> _Document section_
◇ ◇ ◇ ◇ ◇
Trump administration political appointees at the Environmental Protection Agency repeatedly squashed efforts to warn the public about a cancer-causing gas in their neighborhood, according to a new review.
The EPA inspector general said Bill Wehrum, a former attorney for the fossil fuel industry who led the air and radiation office, directed officials who investigated the presence of dangerous chemical in Willowbrook, Illinois, to “not release monitoring results to the public.”
Wehrum blocked plans by local EPA officials in the summer of 2018 to post a website revealing air monitoring data from the Sterigenics facility there. The facility sterilized medical equipment using the chemical ethylene oxide, a chemical the government says is linked to lymphoma, leukemia, stomach, and breast cancers. A 2016 review of the chemical found it 30 times more cancer-causing than previously thought, and dropped the word “probably” from its assessment of cancer links.
When local officials put the site online two months later, Wehrum’s deputy ordered it pulled down, the report said. The website “was online for about an hour before the then-deputy assistant administrator for Air and Radiation directed Region 5 to take the webpage down,” according to the inspector general.
Wehrum did not immediately respond to a request for comment from CNN.
◇ ◇ ◇ ◇ ◇
> _Exercise_
Write down, word for word, the part of the article on ethylene oxide in Willowbrook between "When local officials" and "the inspector general.", inclusive.

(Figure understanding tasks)
◇ ◇ ◇ ◇ ◇
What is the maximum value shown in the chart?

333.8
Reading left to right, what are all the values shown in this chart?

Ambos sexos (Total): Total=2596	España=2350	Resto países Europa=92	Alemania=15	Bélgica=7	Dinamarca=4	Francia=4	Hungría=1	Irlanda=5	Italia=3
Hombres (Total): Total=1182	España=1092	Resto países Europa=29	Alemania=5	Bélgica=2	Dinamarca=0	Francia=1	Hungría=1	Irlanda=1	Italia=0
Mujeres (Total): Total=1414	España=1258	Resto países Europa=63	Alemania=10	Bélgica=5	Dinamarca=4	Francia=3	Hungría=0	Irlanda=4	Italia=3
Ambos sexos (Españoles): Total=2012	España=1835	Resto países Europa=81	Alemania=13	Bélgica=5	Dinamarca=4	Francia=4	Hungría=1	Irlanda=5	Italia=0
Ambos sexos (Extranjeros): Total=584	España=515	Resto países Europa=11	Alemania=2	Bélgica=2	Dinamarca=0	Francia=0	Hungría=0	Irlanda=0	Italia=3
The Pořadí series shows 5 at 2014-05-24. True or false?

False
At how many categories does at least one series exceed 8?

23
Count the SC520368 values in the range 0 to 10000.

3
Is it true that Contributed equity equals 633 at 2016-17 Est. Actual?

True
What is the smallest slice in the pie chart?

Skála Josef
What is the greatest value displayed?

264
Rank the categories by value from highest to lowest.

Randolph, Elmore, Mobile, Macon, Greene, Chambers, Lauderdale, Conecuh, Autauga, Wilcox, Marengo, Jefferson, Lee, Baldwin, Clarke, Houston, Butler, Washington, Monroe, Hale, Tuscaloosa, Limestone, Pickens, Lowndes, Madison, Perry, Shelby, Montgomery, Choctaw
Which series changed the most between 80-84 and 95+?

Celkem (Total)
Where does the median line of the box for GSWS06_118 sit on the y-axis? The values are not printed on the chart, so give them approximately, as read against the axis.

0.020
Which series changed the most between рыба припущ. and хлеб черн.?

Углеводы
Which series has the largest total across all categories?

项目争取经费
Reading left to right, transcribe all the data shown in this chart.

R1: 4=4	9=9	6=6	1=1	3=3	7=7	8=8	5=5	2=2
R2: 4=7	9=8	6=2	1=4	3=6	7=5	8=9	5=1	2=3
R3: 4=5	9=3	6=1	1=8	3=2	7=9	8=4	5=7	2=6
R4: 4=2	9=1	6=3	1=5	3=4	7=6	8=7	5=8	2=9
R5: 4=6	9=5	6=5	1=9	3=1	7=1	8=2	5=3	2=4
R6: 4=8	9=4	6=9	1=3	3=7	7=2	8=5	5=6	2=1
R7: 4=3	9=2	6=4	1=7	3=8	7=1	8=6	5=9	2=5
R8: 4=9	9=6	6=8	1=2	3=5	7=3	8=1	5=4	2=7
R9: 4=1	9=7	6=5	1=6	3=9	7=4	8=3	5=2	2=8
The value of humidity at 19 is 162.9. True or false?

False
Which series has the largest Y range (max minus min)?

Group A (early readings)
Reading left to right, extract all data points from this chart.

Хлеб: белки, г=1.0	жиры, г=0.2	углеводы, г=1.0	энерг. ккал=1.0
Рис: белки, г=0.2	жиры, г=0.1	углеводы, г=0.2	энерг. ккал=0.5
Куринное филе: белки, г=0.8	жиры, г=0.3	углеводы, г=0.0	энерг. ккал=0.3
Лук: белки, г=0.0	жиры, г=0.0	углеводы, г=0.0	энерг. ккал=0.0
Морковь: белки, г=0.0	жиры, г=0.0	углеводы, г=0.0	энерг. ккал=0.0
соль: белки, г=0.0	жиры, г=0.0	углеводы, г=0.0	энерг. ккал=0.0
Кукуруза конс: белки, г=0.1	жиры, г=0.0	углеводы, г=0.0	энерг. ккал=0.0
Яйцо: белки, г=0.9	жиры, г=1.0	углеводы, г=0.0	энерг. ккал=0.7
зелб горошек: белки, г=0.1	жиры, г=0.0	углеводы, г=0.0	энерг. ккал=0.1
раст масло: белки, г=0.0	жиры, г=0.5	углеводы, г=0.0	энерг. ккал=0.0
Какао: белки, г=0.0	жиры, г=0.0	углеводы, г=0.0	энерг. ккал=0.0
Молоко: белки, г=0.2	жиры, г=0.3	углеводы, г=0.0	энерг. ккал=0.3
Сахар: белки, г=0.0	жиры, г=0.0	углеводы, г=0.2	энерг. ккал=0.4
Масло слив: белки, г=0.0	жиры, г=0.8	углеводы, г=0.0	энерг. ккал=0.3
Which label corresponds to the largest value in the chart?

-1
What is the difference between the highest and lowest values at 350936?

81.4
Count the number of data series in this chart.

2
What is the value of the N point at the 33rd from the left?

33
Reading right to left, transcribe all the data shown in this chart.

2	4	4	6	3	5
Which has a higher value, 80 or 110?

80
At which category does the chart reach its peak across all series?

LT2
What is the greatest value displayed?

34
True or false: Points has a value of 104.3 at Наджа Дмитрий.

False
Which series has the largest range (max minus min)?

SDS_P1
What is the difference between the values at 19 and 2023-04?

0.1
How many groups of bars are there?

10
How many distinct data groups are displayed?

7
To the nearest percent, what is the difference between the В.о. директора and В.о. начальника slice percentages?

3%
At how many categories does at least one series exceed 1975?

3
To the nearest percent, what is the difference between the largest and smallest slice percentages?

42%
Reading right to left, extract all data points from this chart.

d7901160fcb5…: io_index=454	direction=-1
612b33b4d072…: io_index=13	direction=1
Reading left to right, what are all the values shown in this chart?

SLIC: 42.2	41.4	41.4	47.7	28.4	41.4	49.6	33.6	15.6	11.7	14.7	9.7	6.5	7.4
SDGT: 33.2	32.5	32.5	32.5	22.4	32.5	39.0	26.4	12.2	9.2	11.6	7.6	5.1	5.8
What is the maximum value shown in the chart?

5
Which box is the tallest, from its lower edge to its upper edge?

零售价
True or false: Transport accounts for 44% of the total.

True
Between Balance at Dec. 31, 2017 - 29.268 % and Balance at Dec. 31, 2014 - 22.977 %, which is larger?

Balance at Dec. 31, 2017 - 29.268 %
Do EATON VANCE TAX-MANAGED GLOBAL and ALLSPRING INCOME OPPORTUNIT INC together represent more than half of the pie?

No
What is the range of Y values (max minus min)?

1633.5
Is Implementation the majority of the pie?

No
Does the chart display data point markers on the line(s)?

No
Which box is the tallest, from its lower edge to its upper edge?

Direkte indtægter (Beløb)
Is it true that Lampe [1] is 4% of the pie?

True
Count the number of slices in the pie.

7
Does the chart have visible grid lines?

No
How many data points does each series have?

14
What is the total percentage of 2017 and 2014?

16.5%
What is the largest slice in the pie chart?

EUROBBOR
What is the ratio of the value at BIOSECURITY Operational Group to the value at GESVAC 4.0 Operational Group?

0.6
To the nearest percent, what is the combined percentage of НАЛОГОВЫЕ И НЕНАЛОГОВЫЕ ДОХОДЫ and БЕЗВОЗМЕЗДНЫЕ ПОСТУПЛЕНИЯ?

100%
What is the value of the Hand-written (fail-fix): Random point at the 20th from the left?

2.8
◇ ◇ ◇ ◇ ◇
> _Output below_
When local officials put the site online two months later, Wehrum’s deputy ordered it pulled down, the report said. The website “was online for about an hour before the then-deputy assistant administrator for Air and Radiation directed Region 5 to take the webpage down,” according to the inspector general.